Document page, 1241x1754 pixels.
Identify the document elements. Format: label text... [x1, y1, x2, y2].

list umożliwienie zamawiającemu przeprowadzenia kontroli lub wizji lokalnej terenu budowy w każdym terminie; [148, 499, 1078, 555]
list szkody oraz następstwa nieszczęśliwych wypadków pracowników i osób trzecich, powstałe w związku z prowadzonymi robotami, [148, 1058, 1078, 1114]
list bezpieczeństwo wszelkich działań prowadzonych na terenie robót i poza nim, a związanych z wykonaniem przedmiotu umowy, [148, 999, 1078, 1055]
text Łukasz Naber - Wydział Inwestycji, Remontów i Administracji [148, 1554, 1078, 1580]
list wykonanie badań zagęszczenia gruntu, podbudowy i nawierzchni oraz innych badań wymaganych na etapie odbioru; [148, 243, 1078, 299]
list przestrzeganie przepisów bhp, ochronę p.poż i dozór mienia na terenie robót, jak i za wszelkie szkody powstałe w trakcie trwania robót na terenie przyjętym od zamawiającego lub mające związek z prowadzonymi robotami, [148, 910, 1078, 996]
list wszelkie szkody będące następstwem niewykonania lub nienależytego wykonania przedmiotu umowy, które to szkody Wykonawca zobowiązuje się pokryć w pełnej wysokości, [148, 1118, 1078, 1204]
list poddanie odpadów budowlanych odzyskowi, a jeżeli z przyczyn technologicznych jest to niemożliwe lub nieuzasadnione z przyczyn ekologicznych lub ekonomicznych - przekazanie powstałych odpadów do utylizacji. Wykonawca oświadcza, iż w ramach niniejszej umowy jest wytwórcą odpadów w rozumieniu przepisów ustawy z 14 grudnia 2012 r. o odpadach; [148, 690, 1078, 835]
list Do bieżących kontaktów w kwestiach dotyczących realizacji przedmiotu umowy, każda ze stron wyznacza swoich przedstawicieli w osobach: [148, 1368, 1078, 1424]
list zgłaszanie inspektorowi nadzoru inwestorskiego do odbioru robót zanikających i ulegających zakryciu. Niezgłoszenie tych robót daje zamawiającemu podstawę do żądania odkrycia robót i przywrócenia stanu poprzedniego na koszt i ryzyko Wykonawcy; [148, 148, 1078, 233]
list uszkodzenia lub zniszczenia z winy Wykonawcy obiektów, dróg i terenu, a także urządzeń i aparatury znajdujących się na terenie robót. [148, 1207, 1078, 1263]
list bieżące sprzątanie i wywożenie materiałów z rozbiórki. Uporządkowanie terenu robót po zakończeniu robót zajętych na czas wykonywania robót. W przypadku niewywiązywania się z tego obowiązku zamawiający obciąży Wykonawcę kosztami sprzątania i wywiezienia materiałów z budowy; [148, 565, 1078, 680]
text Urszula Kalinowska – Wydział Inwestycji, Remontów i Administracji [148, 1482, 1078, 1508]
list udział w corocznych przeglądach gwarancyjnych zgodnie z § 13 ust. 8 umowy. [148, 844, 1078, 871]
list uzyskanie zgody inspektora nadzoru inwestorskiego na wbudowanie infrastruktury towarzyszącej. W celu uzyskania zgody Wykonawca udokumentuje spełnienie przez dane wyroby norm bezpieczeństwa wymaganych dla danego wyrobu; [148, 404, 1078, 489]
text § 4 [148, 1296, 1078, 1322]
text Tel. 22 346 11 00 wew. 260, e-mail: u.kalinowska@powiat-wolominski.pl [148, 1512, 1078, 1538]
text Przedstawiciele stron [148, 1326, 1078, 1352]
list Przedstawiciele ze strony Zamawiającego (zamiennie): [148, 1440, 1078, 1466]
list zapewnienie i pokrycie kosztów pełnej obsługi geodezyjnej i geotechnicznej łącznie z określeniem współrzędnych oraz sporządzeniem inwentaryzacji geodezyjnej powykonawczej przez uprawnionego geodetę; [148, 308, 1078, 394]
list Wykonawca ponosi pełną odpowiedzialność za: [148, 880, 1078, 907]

EXERCISE DETAILS: Transcribe every entry exactly as it reads.

RESPONSE:
Document page, 1241x1754 pixels.
Identify the document elements. Format: label text... [x1, y1, x2, y2].

list umożliwienie zamawiającemu przeprowadzenia kontroli lub wizji lokalnej terenu budowy w każdym terminie; [148, 499, 1078, 555]
list szkody oraz następstwa nieszczęśliwych wypadków pracowników i osób trzecich, powstałe w związku z prowadzonymi robotami, [148, 1058, 1078, 1114]
list bezpieczeństwo wszelkich działań prowadzonych na terenie robót i poza nim, a związanych z wykonaniem przedmiotu umowy, [148, 999, 1078, 1055]
text Łukasz Naber - Wydział Inwestycji, Remontów i Administracji [148, 1554, 1078, 1580]
list wykonanie badań zagęszczenia gruntu, podbudowy i nawierzchni oraz innych badań wymaganych na etapie odbioru; [148, 243, 1078, 299]
list przestrzeganie przepisów bhp, ochronę p.poż i dozór mienia na terenie robót, jak i za wszelkie szkody powstałe w trakcie trwania robót na terenie przyjętym od zamawiającego lub mające związek z prowadzonymi robotami, [148, 910, 1078, 996]
list wszelkie szkody będące następstwem niewykonania lub nienależytego wykonania przedmiotu umowy, które to szkody Wykonawca zobowiązuje się pokryć w pełnej wysokości, [148, 1118, 1078, 1204]
list poddanie odpadów budowlanych odzyskowi, a jeżeli z przyczyn technologicznych jest to niemożliwe lub nieuzasadnione z przyczyn ekologicznych lub ekonomicznych - przekazanie powstałych odpadów do utylizacji. Wykonawca oświadcza, iż w ramach niniejszej umowy jest wytwórcą odpadów w rozumieniu przepisów ustawy z 14 grudnia 2012 r. o odpadach; [148, 690, 1078, 835]
list Do bieżących kontaktów w kwestiach dotyczących realizacji przedmiotu umowy, każda ze stron wyznacza swoich przedstawicieli w osobach: [148, 1368, 1078, 1424]
list zgłaszanie inspektorowi nadzoru inwestorskiego do odbioru robót zanikających i ulegających zakryciu. Niezgłoszenie tych robót daje zamawiającemu podstawę do żądania odkrycia robót i przywrócenia stanu poprzedniego na koszt i ryzyko Wykonawcy; [148, 148, 1078, 233]
list uszkodzenia lub zniszczenia z winy Wykonawcy obiektów, dróg i terenu, a także urządzeń i aparatury znajdujących się na terenie robót. [148, 1207, 1078, 1263]
list bieżące sprzątanie i wywożenie materiałów z rozbiórki. Uporządkowanie terenu robót po zakończeniu robót zajętych na czas wykonywania robót. W przypadku niewywiązywania się z tego obowiązku zamawiający obciąży Wykonawcę kosztami sprzątania i wywiezienia materiałów z budowy; [148, 565, 1078, 680]
text Urszula Kalinowska – Wydział Inwestycji, Remontów i Administracji [148, 1482, 1078, 1508]
list udział w corocznych przeglądach gwarancyjnych zgodnie z § 13 ust. 8 umowy. [148, 844, 1078, 871]
list uzyskanie zgody inspektora nadzoru inwestorskiego na wbudowanie infrastruktury towarzyszącej. W celu uzyskania zgody Wykonawca udokumentuje spełnienie przez dane wyroby norm bezpieczeństwa wymaganych dla danego wyrobu; [148, 404, 1078, 489]
text § 4 [148, 1296, 1078, 1322]
text Tel. 22 346 11 00 wew. 260, e-mail: u.kalinowska@powiat-wolominski.pl [148, 1512, 1078, 1538]
text Przedstawiciele stron [148, 1326, 1078, 1352]
list Przedstawiciele ze strony Zamawiającego (zamiennie): [148, 1440, 1078, 1466]
list zapewnienie i pokrycie kosztów pełnej obsługi geodezyjnej i geotechnicznej łącznie z określeniem współrzędnych oraz sporządzeniem inwentaryzacji geodezyjnej powykonawczej przez uprawnionego geodetę; [148, 308, 1078, 394]
list Wykonawca ponosi pełną odpowiedzialność za: [148, 880, 1078, 907]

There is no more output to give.